Та реальная сила новой истории, которую мы называем наукой в современном нашем смысле, чужда рационализму и рационалистическим вожделениям с самых своих истоков в эпоху Возрождения, чужда так же, как Леонардо да Винчи чужд схоластам средневековой Сорбонны. По сравнению с древним и средневековым рационалистическим «ведением» <...> сдвинулся сам искомый идеал познания. Акцент ставится не на тонко разработанное «учение без противоречий» <...>, а на самоотверженное распознание конкретной, повседневной реальности, как она есть. Не так, как мне хочется, чтобы она была, а так, как она есть сама для себя. Отныне не реальность вращается и тяготеет около моего законодательствующего «рацио», но мой «рацио», если он хочет быть в самом деле разумным, вращается и тяготеет около реальности и ее законов, каковы они есть, независимо от моих пожеланий. На место того древнего спорщика, с каким препирался Платон в своих «Диалогах», становится сама реальность, поскольку она непрестанно ограничивает вожделения моей теории. Теория постоянно силится расползтись в универсальное учение, а факты реальности всегда вновь и вновь встают перед ней, как новые границы и новые поучения. Теория утверждает: «Вот как оно по-моему должно быть». А реальность возражает: «А вот, как оно есть!»
И вот что замечательно. Для новой науки этот беспрестанный и нигде не избегаемый спорщик уже не слепой и ненавистный, <...> всего лишь портящий ту форму, которую тщетно пытается накинуть на него художественный замысел писателя и мыслителя, — беззаконная и темная материя, непрестанно вырывающаяся из тех прекрасных законов, которым ищет подчинить ее творческий «рацио»! Нет, для Леонардо да Винчи и для Галилея это любимая реальность, к которой их «рацио» относится как влюбленный жених, считая за счастие различить и понять ее собственные самобытные черты, и у нее же впервые почерпнуть те законы, которыми она живет. Ибо новый «рацио» знает, что ее законы — это законы и для него, и без ее законов он сам для себя со всеми своими вожделениями расплывается в неопределенность и пустоту! И отныне «рацио» уже не навязывает реальности свою логику, но хочет постигнуть логику реальности, т.е. у реальности научиться ее логике!

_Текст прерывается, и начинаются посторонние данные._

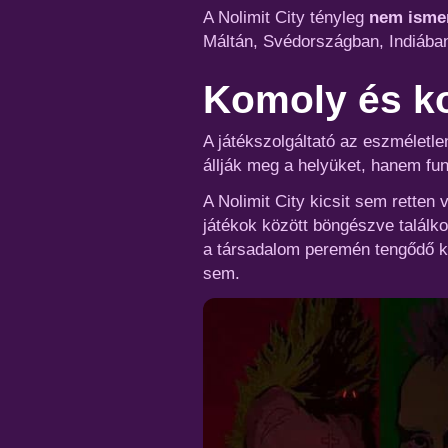
A Nolimit City tényleg
nem ismer
Máltán, Svédországban, Indiában
Komoly és ko
A játékszolgáltató az eszméletl
állják meg a helyüket, hanem fun
A Nolimit City kicsit sem retten 
játékok között böngészve találkoz
a társadalom peremén tengődő ka
sem.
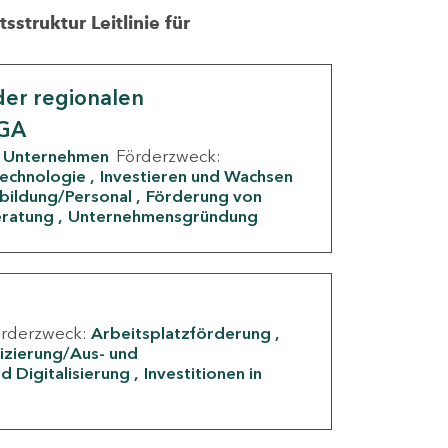
struktur Leitlinie für
er regionalen
IGA
Unternehmen
Förderzweck:
Technologie
Investieren und Wachsen
rbildung/Personal
Förderung von
eratung
Unternehmensgründung
örderzweck:
Arbeitsplatzförderung
fizierung/Aus- und
d Digitalisierung
Investitionen in
g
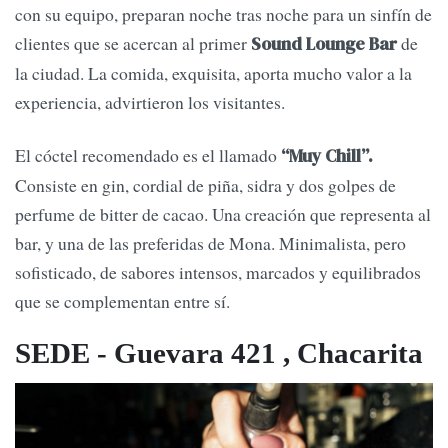
con su equipo, preparan noche tras noche para un sinfín de
clientes que se acercan al primer
de
Sound Lounge Bar
la ciudad. La comida, exquisita, aporta mucho valor a la
experiencia, advirtieron los visitantes.
El cóctel recomendado es el llamado
“Muy Chill”.
Consiste en gin, cordial de piña, sidra y dos golpes de
perfume de bitter de cacao. Una creación que representa al
bar, y una de las preferidas de Mona. Minimalista, pero
sofisticado, de sabores intensos, marcados y equilibrados
que se complementan entre sí.
SEDE - Guevara 421 , Chacarita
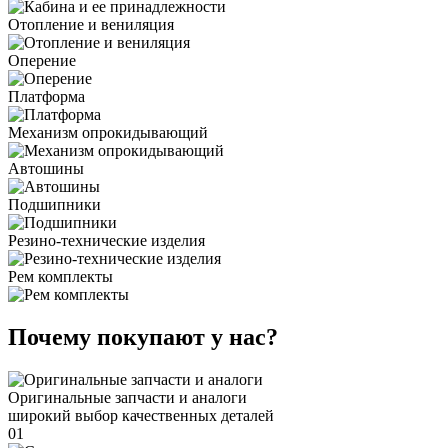
Отопление и вениляция
Оперение
Платформа
Механизм опрокидывающий
Автошины
Подшипники
Резино-технические изделия
Рем комплекты
Почему покупают у нас?
Оригинальные запчасти и аналоги
широкий выбор качественных деталей
01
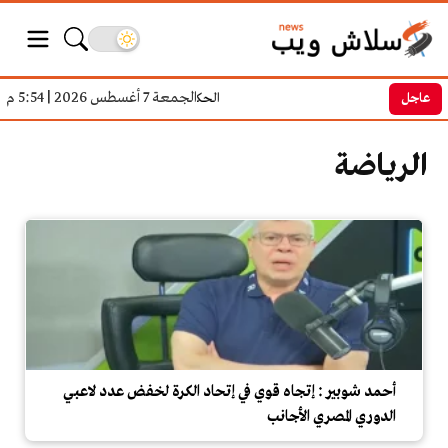
الجمعة 7 أغسطس 2026
|
5:54 م
عاجل
الحكومة تبدأ تطبيق معايير جديدة لتح
الرياضة
أحمد شوبير : إتجاه قوي في إتحاد الكرة لخفض عدد لاعبي
الدوري المصري الأجانب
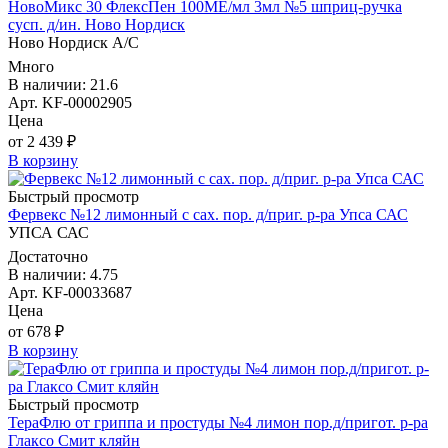
НовоМикс 30 ФлексПен 100МЕ/мл 3мл №5 шприц-ручка
сусп. д/ин. Ново Нордиск
Ново Нордиск А/С
Много
В наличии: 21.6
Арт. KF-00002905
Цена
от 2 439 ₽
В корзину
Быстрый просмотр
Фервекс №12 лимонный с сах. пор. д/приг. р-ра Упса САС
УПСА САС
Достаточно
В наличии: 4.75
Арт. KF-00033687
Цена
от 678 ₽
В корзину
Быстрый просмотр
ТераФлю от гриппа и простуды №4 лимон пор.д/пригот. р-ра
Глаксо Смит кляйн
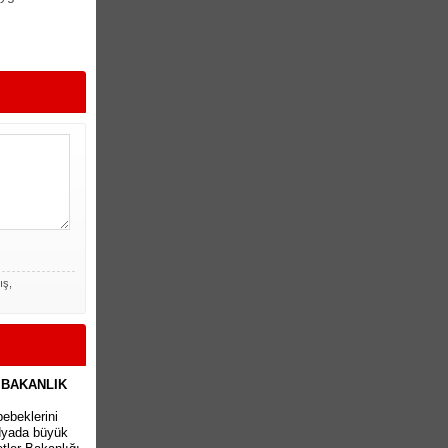
ış,
 BAKANLIK
bebeklerini
edyada büyük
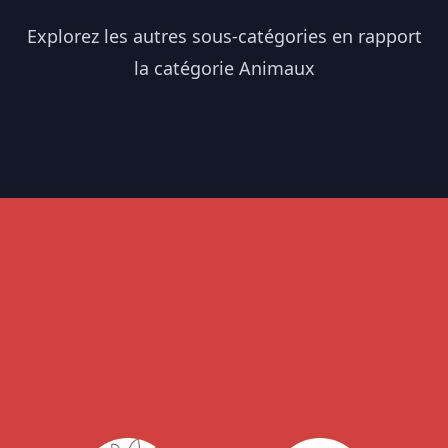
Explorez les autres sous-catégories en rapport
la catégorie Animaux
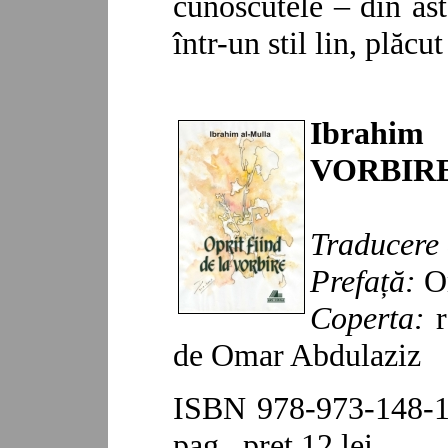
cunoscutele – din ast
într-un stil lin, plăcu
Ibrahim
VORBIR
Traducere 
Prefață:
Om
Copert
a:
de Omar Abdulaziz
ISBN 978-973-148-15
pag.,
preț 12 lei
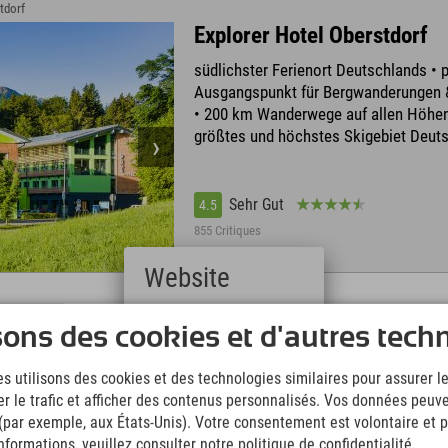
tdorf
Explorer Hotel Oberstdorf
südlichster Ferienort Deutschlands • p
Ausgangspunkt für Bergwanderungen 
• 200 km Wanderwege auf allen Höhen
größtes und höchstes Skigebiet Deut
Sehr Gut
4.5
855 Critiques
Website
Deutsch
 › Nesselwang
sons des cookies et d'autres tech
(German)
Explorer Hotel Neuschwans
English
s utilisons des cookies et des technologies similaires pour assurer 
An der Alpspitzbahn in Nesselwang mi
(English)
er le trafic et afficher des contenus personnalisés. Vos données peuve
Italiano
Sommerrodeln & Alpspitzkick • nur 20
(Italian)
 (par exemple, aux États-Unis). Votre consentement est volontaire et pe
Königsschlössern • Pisten, Skischule,
Čeština
formations, veuillez consulter notre politique de confidentialité.
& täglich Nachtskifahren direkt am Ho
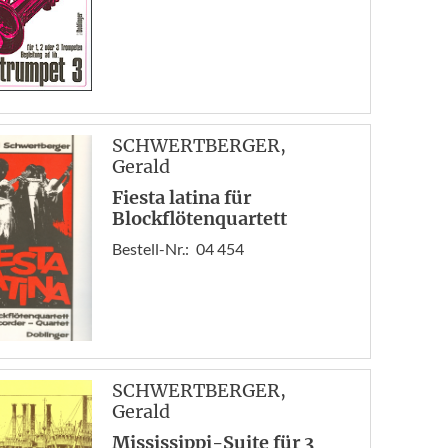
SCHWERTBERGER
,
Gerald
Fiesta latina für
Blockflötenquartett
Bestell-Nr.:
04 454
SCHWERTBERGER
,
Gerald
Mississippi-Suite für 3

Отсюда совсем другой критерий истины, другой и критерий для ценности самой науки: для нас это уже не самодовлеющее академическое учение, самоудовлетворенное в своем Олимпе, а способность предвидеть то, что даст нам реальность, правда то, что совпадает с действительностью. Критерий живой и практический, естественно, всегда относительный. Истинна для нас лишь та научная теория, которая в своих предвидениях и ожиданиях соответствует действительности. Если этого совпадения с действительностью нет, мы отбрасываем свою теорию, как бы красива и заманчива она нам ни казалась.
Новый ученый всегда уступает, если действительность возражает против его предвидений конкретными фактами. Он говорит себе смиренно: «Значит, я ошибался, и теория, как ни разумна, была не верна!» И он учится у фактов строить новую теорию, более близкую к фактам. Из этого прекрасного Собеседования, с одной стороны, неизбежно теоретизирующего ученого и, с другой, — всегда обновляющейся реальности родится в своем изобилии новая наука, полная неожиданностей и все новой содержательности вместо тех мертвых пустынь, в которых исчезла великая матрона — рационалистическая наука (физика и метафизика) древности.